The product of our two numbers is (30 + u)(30 - u) = 851. Multiplying out we get 900 - u^2 = 851. This becomes 900 = 851 + u^2, and subtracting 851 we get u^2 = 49. Taking square roots we see that u = +7, or u = -7. In the first case our two numbers are 37 and 23, In the second case they are 23 and 37.
Now consider two numbers that add up to s and have a product of p. For convenience we little let m = s/2 be the mean of the two numbers. Our numbers will now be m + u and m - u for some u. Multiplying we get (m + u)(m - u) = p or m^2 - u^2 = p. This means m^2 = p + u^2. And we get m^2 - p = u^2, Taking square roots on both sides we find SQRT(m^2 - p) = u or - SQRT(m^2 - p) = u. Substituting the first value for u we get m + SQRT(m^2 - p) and m - SQRT(m^2 - p) as our two numbers. The second value for u gives us the same two numbers in the other order.
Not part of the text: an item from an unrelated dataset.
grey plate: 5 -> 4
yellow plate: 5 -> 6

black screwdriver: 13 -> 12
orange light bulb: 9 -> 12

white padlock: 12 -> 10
Now suppose we wish to find the roots of the quadratic equation x^2 - 2mx + p = 0. We can factor x^2 - 2mx + p if we can find two numbers that add up to 2m and multiply to p. But we have just done that. Calling these two numbers q and r we can factor x^2 - 2mx + p and we get (x - q)(x - r). This product will be zero if and only if either (x - q) or (x - r) equals zero. This means our solution must be either m + SQRT(m^2 -p) or else m - SQRT(m^2 - p).
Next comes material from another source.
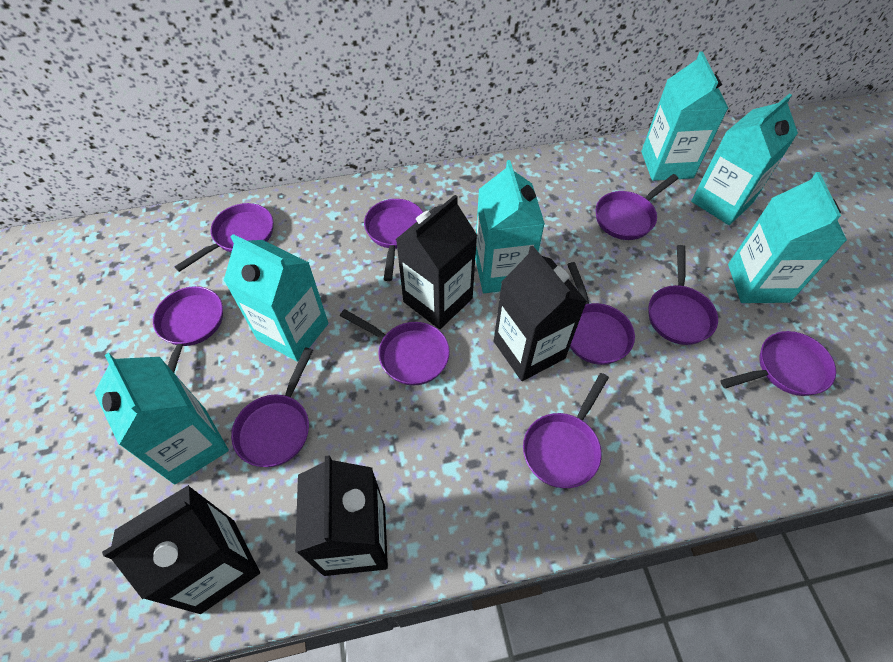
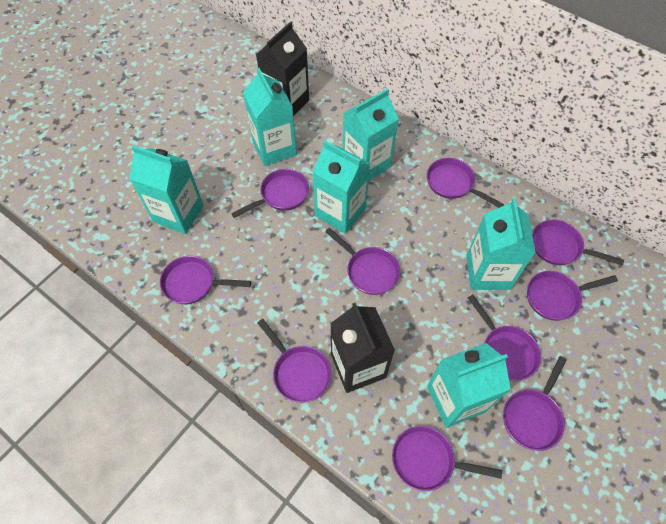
black carton: 4 -> 2

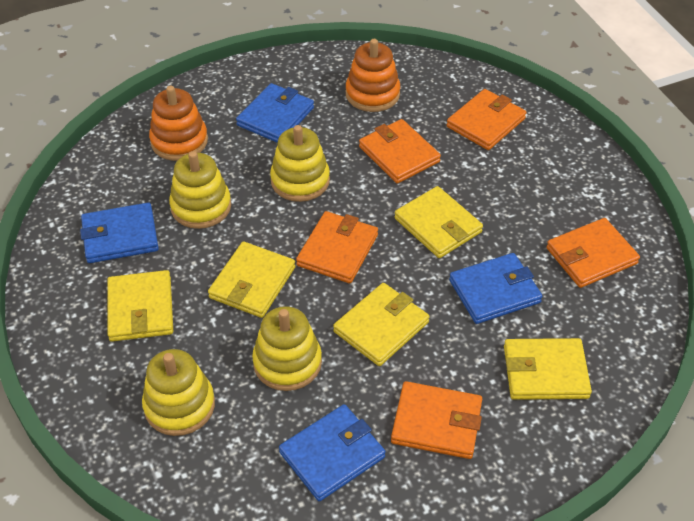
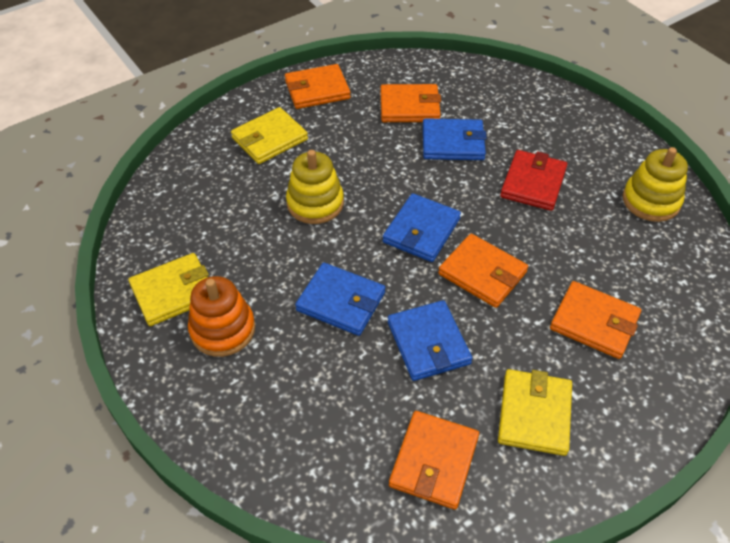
orange stacking toy: 2 -> 1
red wallet: 0 -> 1
yellow stacking toy: 4 -> 2
yellow wallet: 5 -> 3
We can now derive the quadratic formula, or the solution for the general quadratic equation Ax^2 + Bx + C = 0, where B and C can be any numbers, and A is any nonzero number. We divide by A and get the equation x^2 + (B/A)x + (C/A). Setting (B/A) = -2m and (C/A) = p we get m = -B/(2A) and p = C/A. We now need only apply the result from the last paragraph to get our solution.
Our solution will unfortunately involve some messy fractions. There is, however, a trick that will allow us to avoid any fractions until the last step. We want to find q and r whose mean m = -B/(2A) and whose product p = C/A. Multiplying both these numbers by 2A we get Q = 2Aq and R = 2Ar. The mean of Q and R is -B. The product QR = (2Aq)(2Ar) = 4AA(C/A) = 4AC. We have two numbers Q and R whose mean M is -B and whose product P is 4AC. By our previous result Q and R in one order or the other must be =B + U and - B - U where U = SQRT([-B]^2 - 4AC) or simply U = SQRT(B^2 - 4AC).
Dividing Q and R by 2A we get q and r, our solution to the quadratic equation, in the nice form in which it is usually presented. That is, our roots are [-B + SQRT(B^2 - 4AC)]/(2A) and [-B = SQRT(B^2 - 4AC]/(2A).
Combining verbal reasoning and algebraic notation we have found an alternate approach to the study of quadratic equations which may be more accessible to many students. Certainly if this approach seems easier to you, you should consider using greater flexibility in setting up algebraic problems since it could make problem solving easier for you. A little creativity in setting up problems can yield considerable benefits.